In Defense of "No"

by Sarah Brown


I’ll set the scene.

You’re 18. You’re in high school. That inevitable question pops up… from teachers, from classmates, from parents of those classmates, from emails urging you to sign up for this scholarship or that scholarship, “What college are you going to?”

You’re 22. What college did you go to?

4 years later and this question seems to be as relevant as ever, at work, in normal conversation. I get it. It’s a way to connect! “You went there? So did I!” “That’s what I majored in too!” For 4 years, I’ve thought of every way to answer this question and I’ve experience every way to NOT answer this question.

“I’ve decided not to go, right now.”
“Oh, maybe later.”
“College is always there.”


This is in defense of no.

No, in itself, can trigger a lot of responses. I can’t tell you how many times I’ve had people tell you that I’ll change my mind or that it’s ok, for now. I’m here to tell you something that I tell every person that starts to explain themselves when they think that no is not enough. No, in it’s all vast 2 letters, is an answer. No explanation needed.

In truth, this is not to bash those that went, this is to give freedom to those that didn’t. The amount of times I’ve learned that people did not go, are largely due to when I confide in them that I didn’t go either because it’s a question we shy away from since we never know the response we’ll receive. Among many of the conversations I’ve had, I’ve heard about how people only went to please their parents and now there just figuring out what to do for themselves. I’ve heard things along the lines of how lucky I was to be able to make that decision for myself. I’ve heard the most of, I started and I didn't finish because it wasn't right for me. See a trend? We, as a society, tell others all the time that we should ‘live for ourselves’ and ‘love what you do’… but only for certain circumstances. Let me tell you, this is not one of those circumstances.

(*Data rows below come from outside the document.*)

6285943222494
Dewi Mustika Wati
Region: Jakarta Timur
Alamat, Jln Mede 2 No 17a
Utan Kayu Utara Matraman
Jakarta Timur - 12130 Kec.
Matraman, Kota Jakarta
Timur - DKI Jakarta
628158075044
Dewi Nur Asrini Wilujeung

What happens when you start saying no? Nothing, maybe (more on that in a minute). That’s why we need to start saying it more. By being able to say ‘no’, I was able to say ‘yes’ to a lot more. To things that I actually wanted to do! Unimaginable, I know. Truly, though, in the last 4 years I’ve traveled more than I ever thought I would to: France, Iceland, Canada, Hawaii and more (and I didn’t have to use a study abroad program as an excuse).I’ve opened up in ways that a textbook could never teach. I’ve learned about community, business, and people all because I choose to work over being in school. I’ve been able to chase adventures that led me running down a highway at 1am through the backwoods of northern New Mexico (that is an entirely different story). I’ve ran countless races that I never thought I would be brave enough to run. I’ve thrown events for women in my community and found out I’m only just now learning to use my voice. I’ve learned that true love is that love that starts with yourself. All of this, because I said no when the majority of people in my life wanted me to say yes to 1 question. Does it isolate you? Yes, it can. Can it make you free? Yes, it can.

A degree might make you richer in knowledge but it does not make you superior and it’s time we start talking about that. College is not for everybody and, don’t be shocked, not everyone needs to go. Financially or mentally, it’s not the fix for your life that we are magically meant to think it is.  So here’s to you… if you went, if you didn’t. I hope you made that decision for yourself because you are the most important person you will ever come across.

To answer the question, no, I did not go and I’m not going.